Mining applications ‘frozen’ after protest in Philippines

A Palawan climbing an aerial bridge made of rattan canes to reach a ginuqu tree canopy.
A Palawan climbing an aerial bridge made of rattan canes to reach a ginuqu tree canopy.
© Dario Novellino

Six hundred indigenous people and farmers took to the streets on Palawan Island in the Philippines on June 7, to protest against plans to mine nickel on their land.

The demonstrators called upon the provincial government to prevent the companies Macro Asia and Ipilian Nickel Mining Corporation (INC) from mining in the UNESCO World Biosphere Reserve, which is their home. They also expressed their anger at news that Canadian mining company MBMI has been granted initial approval to mine.

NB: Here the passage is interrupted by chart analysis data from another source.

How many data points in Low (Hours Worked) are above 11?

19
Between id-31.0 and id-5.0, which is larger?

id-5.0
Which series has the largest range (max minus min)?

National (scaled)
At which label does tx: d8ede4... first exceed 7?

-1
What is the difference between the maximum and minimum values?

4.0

As a result of negotiations with protesters, the provincial government agreed that its endorsements of both Macro Asia and INC’s plans required further investigation. The companies’ applications have been ‘frozen’ until all issues are clarified.

The protestors called their demonstration a ‘Karaban’ rally; Karaban is the indigenous Palawan’s word for the bamboo quiver that contains darts for their blowpipes. It is a symbol of their identity, and signifies, they say, that they are willing to take ‘whatever action is necessary’ to stop the mining companies entering their traditional territories

Indigenous spokesperson for ALDAW (Ancestral Land/Domain Watch) Artiso Mandawa, said, ‘Mining is not development, it creates conflict among people, and it destroys our culture by bringing foreign values to our community. Some of my people still have limited contact with the outside and are not even registered in the national and provincial census. They are the first inhabitants to arrive on this island and yet, for the government, they appear not to exist.’

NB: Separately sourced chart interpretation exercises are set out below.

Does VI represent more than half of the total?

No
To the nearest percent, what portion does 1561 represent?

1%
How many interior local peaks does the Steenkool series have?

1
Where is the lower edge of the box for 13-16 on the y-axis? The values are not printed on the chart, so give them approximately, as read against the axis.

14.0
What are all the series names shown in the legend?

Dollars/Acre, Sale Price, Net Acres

Maman Tuwa, an elder of the isolated Palawan tribe from Mt Gantong, fears that mining will destroy his community. ‘If our mountains are deforested, how are we going to survive? What are we going to plant if the soil of the uplands will be washed down to the lowlands? How are we going to feed our children? We’ll surely die’.

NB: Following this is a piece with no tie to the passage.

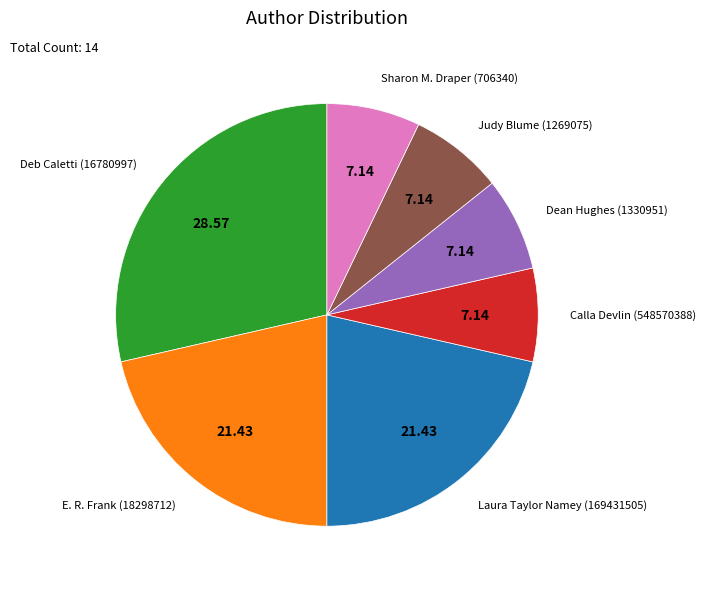

Is there a majority slice in this chart?

No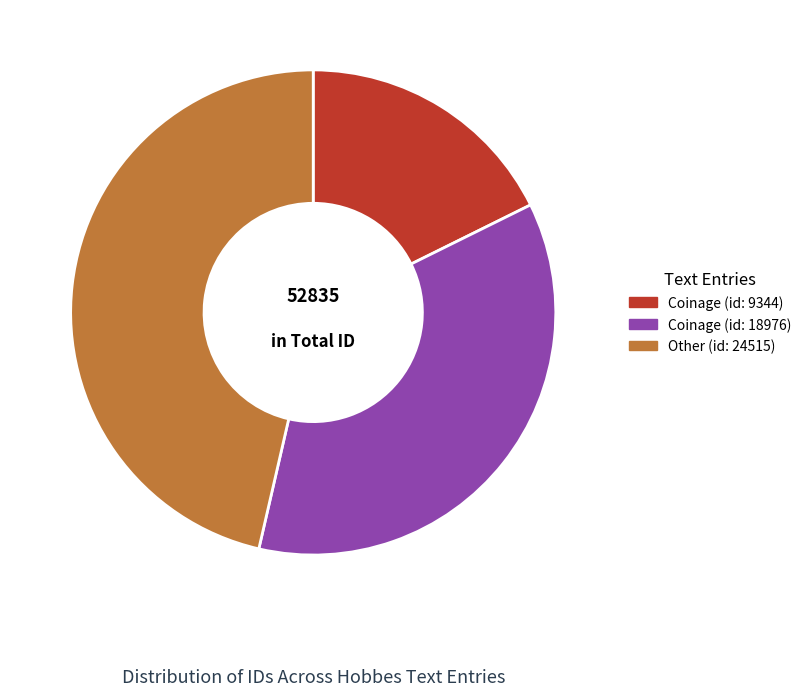

Which has a higher value, Other (id: 24515) or Coinage (id: 9344)?

Other (id: 24515)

Survival’s director Stephen Corry said, ‘We welcome the decision to freeze the mining applications on the land of the Palawan tribal people, and we urge the Philippine government to ensure that no mining takes place on their land without their genuine free, prior and informed consent. We also call upon President-elect Benigno Aquino III, to revoke the 1995 Mining Act which has been so disastrous for the indigenous peoples of the Philippines.’